National Labor Relations Board v. Calvert

(S.D. Ind. Mar. 31, 2017)

The district court affirms the bankruptcy court’s ruling in favor of the debtor in the nondischargeability action. The NLRB argued its claim against the debtor should be denied under 11 U.S.C. § 523(a)(6). The court holds that the prepetition administrative ruling finding the debtor acted out of “antiunion animus” did not necessarily satisfy the  requisite intent required under § 523(a)(6). Collateral estoppel did not apply. Opinion below.

Judge: Barker

Attorneys for NLRB: Dalford D. Owens , Jr., William R. Warwick

Attorneys for Debtor: Faegre Baker Daniels LLP, Dustin R. DeNeal, Harmony A. Mappes

2017-03-31 – national labor relations board v calvert

Author: Matt Lindblom

Harris v. Deutsche Bank National Trust Company (In re Harris)

(S.D. Ind. Feb. 8, 2016)

The district court affirms the bankruptcy court’s decision holding that the debtor was collaterally estopped from challenging the amount of the mortgage lender’s claim. The lender had obtained judgment in a prepetition state court foreclosure action, in which the debtor had presented the same arguments regarding the loan balance calculation. The district court finds that the doctrine of collateral estoppel applies and the claim amount could not be re-litigated in the bankruptcy. Opinion below.

2016-02-08 – in re harris

Author: Matt Lindblom

Golson-Dunlap v. HSBC Capital (USA), Inc. (In re Garrison)

(S.D. Ind. Feb. 5, 2016)

The district court grants the unopposed motion to withdraw the reference and the motion to dismiss the adversary proceeding with prejudice. The court discusses the standard for withdrawal motions, and finds that the standard is met here. The claims arise out of a contractual relationship outside the bankruptcy and would not be resolved through the claims resolution process. Thus, the bankruptcy court could not issue a final judgment in the matter absent the movant’s consent. Opinion below.

AIM:
Extend the court case summaries above, picking up right after their final sentence.

(Stored items)
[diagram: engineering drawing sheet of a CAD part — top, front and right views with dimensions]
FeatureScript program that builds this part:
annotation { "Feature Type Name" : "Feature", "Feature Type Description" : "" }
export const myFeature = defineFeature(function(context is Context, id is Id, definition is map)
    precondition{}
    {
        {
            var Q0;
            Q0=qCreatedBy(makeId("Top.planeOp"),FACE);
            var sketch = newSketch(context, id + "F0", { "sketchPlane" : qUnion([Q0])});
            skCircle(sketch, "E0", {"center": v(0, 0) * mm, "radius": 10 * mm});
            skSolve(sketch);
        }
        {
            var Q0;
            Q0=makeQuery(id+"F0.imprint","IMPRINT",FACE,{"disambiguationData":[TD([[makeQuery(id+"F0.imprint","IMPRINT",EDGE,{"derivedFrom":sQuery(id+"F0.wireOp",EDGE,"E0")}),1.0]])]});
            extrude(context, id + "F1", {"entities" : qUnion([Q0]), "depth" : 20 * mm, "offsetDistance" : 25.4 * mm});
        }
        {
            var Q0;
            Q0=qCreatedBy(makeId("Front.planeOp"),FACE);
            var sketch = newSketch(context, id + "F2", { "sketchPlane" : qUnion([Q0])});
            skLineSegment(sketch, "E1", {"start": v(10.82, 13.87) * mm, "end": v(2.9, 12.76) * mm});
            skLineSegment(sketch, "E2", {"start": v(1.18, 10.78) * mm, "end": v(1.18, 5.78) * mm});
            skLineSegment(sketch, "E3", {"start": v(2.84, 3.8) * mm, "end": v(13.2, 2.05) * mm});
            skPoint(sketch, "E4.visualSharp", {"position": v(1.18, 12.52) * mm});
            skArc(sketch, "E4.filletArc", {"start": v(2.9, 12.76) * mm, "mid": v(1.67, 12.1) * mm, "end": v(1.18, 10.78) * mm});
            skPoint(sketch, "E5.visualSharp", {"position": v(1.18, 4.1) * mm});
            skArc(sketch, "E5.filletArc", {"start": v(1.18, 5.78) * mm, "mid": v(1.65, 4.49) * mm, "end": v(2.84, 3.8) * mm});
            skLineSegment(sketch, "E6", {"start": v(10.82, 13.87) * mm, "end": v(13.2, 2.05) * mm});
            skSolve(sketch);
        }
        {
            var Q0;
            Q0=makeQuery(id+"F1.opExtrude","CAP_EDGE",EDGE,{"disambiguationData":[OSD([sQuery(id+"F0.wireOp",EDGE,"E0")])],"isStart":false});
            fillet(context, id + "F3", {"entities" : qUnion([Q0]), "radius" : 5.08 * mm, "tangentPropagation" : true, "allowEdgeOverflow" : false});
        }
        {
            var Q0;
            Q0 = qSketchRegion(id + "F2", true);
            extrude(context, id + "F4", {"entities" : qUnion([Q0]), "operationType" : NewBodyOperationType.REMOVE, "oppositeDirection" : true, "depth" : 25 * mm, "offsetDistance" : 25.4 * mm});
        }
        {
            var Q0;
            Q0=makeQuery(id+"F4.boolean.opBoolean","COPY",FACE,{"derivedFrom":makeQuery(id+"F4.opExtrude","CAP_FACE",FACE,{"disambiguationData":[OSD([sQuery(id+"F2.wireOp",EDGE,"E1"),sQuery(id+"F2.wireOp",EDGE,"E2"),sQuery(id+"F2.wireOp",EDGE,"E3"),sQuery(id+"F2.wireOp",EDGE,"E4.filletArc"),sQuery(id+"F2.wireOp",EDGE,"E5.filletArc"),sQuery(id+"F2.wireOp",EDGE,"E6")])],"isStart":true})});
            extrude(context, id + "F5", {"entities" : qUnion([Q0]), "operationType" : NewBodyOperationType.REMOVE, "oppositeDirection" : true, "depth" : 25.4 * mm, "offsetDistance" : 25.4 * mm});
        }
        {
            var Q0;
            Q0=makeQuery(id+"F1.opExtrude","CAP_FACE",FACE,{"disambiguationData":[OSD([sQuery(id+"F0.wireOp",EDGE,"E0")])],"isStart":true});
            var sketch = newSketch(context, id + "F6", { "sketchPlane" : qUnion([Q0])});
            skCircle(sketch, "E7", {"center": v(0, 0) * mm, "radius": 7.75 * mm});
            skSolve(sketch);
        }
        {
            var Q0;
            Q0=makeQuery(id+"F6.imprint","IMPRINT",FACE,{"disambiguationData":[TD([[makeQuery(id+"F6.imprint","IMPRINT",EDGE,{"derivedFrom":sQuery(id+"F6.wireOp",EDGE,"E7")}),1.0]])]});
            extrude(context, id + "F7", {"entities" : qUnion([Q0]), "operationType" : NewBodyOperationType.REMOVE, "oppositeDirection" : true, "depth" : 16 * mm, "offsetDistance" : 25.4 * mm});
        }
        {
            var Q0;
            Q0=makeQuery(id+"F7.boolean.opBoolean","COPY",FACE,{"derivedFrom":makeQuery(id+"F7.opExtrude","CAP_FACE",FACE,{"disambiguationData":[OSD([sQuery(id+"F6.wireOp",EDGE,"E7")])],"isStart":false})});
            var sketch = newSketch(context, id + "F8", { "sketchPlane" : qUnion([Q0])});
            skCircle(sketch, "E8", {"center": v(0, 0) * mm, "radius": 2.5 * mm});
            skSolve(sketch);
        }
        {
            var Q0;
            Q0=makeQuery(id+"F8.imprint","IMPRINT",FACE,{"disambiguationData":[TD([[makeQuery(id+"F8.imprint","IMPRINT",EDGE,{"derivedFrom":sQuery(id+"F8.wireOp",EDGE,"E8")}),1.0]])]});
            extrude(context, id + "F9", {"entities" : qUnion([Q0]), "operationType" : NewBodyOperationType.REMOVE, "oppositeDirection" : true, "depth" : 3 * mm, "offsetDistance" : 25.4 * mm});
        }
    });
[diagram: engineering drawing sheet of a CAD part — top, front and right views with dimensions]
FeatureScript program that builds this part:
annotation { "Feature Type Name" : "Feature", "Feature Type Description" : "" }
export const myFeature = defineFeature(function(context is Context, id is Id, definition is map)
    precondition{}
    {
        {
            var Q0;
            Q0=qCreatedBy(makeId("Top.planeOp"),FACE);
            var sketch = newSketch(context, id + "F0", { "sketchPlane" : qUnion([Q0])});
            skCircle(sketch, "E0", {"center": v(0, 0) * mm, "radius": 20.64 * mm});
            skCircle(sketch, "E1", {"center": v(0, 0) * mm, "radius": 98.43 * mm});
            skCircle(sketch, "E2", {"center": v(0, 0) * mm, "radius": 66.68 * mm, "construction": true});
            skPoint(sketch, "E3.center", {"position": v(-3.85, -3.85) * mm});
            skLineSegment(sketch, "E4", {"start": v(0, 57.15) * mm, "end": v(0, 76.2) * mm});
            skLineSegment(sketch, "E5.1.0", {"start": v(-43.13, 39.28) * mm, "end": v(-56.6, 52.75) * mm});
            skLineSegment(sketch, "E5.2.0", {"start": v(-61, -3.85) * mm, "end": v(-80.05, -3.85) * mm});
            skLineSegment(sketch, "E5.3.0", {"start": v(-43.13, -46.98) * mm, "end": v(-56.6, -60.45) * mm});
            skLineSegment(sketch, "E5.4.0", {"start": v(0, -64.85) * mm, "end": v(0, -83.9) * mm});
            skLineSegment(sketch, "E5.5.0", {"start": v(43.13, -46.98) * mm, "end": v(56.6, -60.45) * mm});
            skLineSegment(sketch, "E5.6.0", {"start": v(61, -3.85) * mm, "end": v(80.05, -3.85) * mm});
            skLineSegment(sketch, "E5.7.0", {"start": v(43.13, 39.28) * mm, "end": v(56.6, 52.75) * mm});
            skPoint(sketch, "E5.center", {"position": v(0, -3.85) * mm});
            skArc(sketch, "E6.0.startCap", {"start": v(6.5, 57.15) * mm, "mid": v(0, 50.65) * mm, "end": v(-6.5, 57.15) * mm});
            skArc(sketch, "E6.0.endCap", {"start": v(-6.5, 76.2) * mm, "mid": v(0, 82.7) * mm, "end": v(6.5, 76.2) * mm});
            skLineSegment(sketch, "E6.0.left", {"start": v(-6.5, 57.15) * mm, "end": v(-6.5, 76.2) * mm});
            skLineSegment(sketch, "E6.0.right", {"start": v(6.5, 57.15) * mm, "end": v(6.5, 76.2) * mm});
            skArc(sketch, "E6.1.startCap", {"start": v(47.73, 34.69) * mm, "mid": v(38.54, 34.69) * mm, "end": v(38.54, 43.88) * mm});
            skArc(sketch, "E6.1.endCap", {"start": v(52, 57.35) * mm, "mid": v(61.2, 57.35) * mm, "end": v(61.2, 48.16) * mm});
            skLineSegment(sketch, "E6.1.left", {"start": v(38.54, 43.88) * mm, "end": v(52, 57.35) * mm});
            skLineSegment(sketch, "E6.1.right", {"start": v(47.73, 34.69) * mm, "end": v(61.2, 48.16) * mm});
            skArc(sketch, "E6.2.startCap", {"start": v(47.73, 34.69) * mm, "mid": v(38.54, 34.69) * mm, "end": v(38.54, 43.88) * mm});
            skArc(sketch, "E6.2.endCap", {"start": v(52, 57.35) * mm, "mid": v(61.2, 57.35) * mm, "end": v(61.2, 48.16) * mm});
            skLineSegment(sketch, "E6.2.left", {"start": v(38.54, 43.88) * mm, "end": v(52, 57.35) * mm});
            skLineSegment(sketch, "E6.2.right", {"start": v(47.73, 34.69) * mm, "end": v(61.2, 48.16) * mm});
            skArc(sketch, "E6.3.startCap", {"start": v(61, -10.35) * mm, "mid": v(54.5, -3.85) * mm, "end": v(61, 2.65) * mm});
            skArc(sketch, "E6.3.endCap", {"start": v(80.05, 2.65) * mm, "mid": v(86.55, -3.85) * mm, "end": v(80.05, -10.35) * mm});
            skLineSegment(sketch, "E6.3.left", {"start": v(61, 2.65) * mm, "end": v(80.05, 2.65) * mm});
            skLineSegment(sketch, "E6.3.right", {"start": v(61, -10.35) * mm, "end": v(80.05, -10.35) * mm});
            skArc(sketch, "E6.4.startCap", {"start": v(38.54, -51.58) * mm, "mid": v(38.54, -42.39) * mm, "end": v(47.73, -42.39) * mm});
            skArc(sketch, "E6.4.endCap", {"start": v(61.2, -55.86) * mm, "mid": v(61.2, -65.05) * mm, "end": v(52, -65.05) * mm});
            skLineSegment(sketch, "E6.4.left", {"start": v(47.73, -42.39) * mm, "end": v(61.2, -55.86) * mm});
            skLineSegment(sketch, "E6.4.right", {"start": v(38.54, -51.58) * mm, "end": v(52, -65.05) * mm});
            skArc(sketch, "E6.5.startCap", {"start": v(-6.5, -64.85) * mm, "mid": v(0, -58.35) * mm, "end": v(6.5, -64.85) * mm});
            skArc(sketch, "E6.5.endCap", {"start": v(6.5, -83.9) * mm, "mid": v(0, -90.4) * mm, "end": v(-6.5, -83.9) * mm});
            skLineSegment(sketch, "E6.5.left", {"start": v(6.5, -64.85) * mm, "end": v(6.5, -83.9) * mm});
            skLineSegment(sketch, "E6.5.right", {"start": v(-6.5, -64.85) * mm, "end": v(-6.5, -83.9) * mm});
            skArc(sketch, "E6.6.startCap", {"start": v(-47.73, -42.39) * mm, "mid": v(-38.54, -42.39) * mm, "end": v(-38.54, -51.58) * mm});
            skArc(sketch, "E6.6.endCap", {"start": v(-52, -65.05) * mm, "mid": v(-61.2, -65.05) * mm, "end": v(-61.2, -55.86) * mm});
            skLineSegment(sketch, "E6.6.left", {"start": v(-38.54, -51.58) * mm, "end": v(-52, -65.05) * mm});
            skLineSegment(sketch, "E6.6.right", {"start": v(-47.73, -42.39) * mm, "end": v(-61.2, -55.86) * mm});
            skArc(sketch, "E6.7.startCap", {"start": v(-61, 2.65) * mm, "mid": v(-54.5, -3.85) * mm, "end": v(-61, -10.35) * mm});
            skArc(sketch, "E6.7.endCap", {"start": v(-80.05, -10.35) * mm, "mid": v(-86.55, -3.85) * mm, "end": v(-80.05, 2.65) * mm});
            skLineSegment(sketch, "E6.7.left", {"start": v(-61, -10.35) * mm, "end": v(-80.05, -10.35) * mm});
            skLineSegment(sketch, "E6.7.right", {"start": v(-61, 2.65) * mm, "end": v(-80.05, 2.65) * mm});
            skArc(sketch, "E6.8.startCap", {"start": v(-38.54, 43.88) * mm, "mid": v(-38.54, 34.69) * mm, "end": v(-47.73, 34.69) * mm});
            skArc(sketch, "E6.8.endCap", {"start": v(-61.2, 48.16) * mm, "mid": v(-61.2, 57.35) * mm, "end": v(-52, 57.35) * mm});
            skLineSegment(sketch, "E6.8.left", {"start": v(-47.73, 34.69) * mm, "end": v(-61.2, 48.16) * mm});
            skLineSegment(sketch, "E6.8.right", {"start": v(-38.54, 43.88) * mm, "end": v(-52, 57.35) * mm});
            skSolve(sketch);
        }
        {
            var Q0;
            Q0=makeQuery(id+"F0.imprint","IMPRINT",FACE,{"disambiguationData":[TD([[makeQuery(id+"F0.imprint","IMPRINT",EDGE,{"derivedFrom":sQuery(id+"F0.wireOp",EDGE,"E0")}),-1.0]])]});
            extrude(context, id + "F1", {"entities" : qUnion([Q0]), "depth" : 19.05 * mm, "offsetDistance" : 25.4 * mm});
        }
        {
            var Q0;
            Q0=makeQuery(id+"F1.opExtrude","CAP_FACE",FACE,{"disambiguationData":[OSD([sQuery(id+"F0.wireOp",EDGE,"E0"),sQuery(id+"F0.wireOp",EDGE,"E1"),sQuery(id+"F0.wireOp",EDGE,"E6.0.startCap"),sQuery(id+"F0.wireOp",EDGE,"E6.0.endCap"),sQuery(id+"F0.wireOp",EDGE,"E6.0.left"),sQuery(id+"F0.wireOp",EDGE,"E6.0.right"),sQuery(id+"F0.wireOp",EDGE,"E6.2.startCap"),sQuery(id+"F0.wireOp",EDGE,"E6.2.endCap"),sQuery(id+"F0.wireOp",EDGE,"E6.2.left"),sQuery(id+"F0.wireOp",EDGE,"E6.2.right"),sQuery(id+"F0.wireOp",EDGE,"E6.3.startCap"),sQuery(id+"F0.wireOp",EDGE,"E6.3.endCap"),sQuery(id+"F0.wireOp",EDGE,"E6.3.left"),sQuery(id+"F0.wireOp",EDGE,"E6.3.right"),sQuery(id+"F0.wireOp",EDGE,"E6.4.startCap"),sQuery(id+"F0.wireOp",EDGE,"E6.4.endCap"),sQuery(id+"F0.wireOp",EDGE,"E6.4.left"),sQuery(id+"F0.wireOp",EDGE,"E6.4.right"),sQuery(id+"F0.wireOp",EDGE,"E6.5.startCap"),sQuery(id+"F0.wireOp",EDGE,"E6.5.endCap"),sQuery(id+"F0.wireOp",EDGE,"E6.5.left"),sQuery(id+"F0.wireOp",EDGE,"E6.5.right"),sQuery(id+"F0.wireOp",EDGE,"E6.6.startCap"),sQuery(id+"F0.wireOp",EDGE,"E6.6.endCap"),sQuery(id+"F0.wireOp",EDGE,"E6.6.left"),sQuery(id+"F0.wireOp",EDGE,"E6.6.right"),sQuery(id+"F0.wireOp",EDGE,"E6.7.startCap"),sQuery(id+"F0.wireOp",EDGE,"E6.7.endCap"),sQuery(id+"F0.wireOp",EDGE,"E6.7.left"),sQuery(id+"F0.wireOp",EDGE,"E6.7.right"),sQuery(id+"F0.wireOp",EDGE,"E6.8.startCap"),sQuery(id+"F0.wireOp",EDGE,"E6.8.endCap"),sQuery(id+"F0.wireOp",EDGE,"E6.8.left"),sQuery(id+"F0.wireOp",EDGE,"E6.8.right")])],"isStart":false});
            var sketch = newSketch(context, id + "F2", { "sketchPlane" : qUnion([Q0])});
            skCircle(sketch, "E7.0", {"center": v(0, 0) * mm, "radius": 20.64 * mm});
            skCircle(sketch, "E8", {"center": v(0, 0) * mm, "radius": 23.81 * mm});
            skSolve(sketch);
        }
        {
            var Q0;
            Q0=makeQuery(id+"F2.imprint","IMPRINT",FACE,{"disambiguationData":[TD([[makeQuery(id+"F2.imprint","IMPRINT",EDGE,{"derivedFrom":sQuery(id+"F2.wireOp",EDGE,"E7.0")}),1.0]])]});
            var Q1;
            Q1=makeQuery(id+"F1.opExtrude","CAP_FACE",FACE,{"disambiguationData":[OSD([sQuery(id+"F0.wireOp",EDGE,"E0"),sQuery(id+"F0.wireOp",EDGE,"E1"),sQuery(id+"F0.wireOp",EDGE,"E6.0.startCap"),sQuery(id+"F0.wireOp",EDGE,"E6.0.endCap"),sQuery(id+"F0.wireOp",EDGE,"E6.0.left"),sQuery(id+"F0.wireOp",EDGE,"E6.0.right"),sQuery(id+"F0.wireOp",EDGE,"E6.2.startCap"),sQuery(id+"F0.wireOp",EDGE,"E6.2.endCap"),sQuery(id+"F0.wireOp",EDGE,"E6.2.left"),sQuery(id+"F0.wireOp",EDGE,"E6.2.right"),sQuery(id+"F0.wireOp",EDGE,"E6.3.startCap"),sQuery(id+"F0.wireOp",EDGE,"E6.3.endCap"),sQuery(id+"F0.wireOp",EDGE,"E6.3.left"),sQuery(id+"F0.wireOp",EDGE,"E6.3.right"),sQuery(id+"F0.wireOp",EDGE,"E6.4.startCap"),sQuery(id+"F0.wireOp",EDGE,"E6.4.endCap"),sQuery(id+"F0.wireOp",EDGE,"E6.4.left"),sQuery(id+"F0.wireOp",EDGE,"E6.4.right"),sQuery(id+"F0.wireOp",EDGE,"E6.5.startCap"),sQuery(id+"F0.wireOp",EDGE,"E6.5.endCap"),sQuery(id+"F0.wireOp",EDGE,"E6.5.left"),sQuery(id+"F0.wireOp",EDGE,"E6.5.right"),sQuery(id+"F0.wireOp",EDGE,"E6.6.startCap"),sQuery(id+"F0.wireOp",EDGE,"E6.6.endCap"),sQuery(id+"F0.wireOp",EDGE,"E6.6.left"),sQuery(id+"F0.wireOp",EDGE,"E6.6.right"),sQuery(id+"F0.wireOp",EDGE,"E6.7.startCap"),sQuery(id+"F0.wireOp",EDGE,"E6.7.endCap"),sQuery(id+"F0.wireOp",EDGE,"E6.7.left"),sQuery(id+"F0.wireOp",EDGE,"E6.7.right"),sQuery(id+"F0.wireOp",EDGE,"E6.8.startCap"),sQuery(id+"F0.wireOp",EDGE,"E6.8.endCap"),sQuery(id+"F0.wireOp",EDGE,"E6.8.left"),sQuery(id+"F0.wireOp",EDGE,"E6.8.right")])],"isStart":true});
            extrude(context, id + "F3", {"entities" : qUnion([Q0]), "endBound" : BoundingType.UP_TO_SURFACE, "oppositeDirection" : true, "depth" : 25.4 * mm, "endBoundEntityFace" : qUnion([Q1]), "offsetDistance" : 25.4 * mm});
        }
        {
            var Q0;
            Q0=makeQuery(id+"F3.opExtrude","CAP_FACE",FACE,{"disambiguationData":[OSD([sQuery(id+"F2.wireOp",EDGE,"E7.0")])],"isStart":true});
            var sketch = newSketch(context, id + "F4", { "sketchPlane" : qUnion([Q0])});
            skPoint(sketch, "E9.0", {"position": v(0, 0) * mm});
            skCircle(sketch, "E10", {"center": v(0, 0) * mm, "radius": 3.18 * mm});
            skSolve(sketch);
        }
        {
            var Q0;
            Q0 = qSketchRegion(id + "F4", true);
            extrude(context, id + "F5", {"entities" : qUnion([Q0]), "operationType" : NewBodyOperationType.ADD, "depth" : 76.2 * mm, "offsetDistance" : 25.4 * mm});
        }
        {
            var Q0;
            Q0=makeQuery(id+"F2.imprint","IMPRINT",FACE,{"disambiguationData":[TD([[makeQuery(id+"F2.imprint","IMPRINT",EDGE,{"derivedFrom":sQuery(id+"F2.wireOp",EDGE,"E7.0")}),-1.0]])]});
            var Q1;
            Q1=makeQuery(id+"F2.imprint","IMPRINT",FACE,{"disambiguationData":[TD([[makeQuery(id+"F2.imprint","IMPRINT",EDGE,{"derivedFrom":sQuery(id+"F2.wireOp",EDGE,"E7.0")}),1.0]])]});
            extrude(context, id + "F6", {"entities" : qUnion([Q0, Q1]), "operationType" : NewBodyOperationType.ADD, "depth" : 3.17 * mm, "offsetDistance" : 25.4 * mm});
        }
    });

ANSWER TO THE PROBLEM:
2016-02-05 – in re garrison

Author: Matt Lindblom

Lynn v. Pry

(S.D. Ind. Feb. 3, 2016)

The district court affirms the judgment of the bankruptcy court, avoiding the post-petition transfer of real property. The debtor’s father had transferred real estate to the debtor’s entity prior to the bankruptcy to avoid attachment by creditors. Post-petition, the debtor’s father recorded a deed transferring title back to himself. The father claimed that it was never his or the debtor’s intent for the debtor to have title to the property. The fact that title was transferred to avoid the father’s creditors was sufficient evidence of intent to transfer title, and thus the post-petition transfer from the estate was improper. Opinion below.

2016-02-03 – lynn v pry

Author: Matt Lindblom

Platt v. CitiMortgage, Inc.

(S.D. Ind. Feb. 2, 2016)

The district court grants the creditor’s motion to dismiss the appeal as untimely. The pro se debtors filed their notice of appeal of a stay relief order three days after the 14-day period per Bankruptcy Rule 8002 had expired. The debtors’ argument that the motion for relief from stay was not served upon them properly was not supported by the record and even if the allegations were true, they failed to explain the untimeliness of the notice of appeal after the order granting stay relief was entered. Opinion below.

2016-02-02 – platt v citimortgage

Author: Matt Lindblom

Lynn v. Pry

(S.D. Ind. Nov. 13, 2015)

The district court denies the trustee’s motion to dismiss the appeal for numerous procedural errors committed by the appellants. The court describes errors including missed deadlines, improper brief formatting, and ECF filing errors. The court finds that it is a “close call” but the appellants’ attorney’s explanations support a finding of excusable neglect, and thus dismissal is not appropriate. Opinion below.

2015-11-13 – lynn v pry

Author: Matt Lindblom

Gilliland v. Fifth Third Mortgage Company

(S.D. Ind. Sep. 30, 2015)

The district court affirms the bankruptcy court’s order dismissing the pro se debtor’s chapter 13 bankruptcy case and a related adversary proceeding and denying the debtor’s motions for relief from judgment. The debtor had no income and therefore could not be a Chapter 13 debtor. Opinion below.

2015-09-30 – gilliland v fifth third mortgage

Author: Matt Lindblom

Central Mortgage Company v. Murry (In re Burger)

(S.D. Ind. Sep. 21, 2015)

The district court affirms the bankruptcy court’s decision determining the winning bidder at an auction of estate property. The secured lender argues it submitted a credit bid that was higher than the successful bid. However, the secured lender failed to communicate a credit bid to the auctioneer, and the emails to the auctioneer’s alleged agent were insufficient to overcome the auctioneer’s determination of the successful bid at the auction. Opinion below.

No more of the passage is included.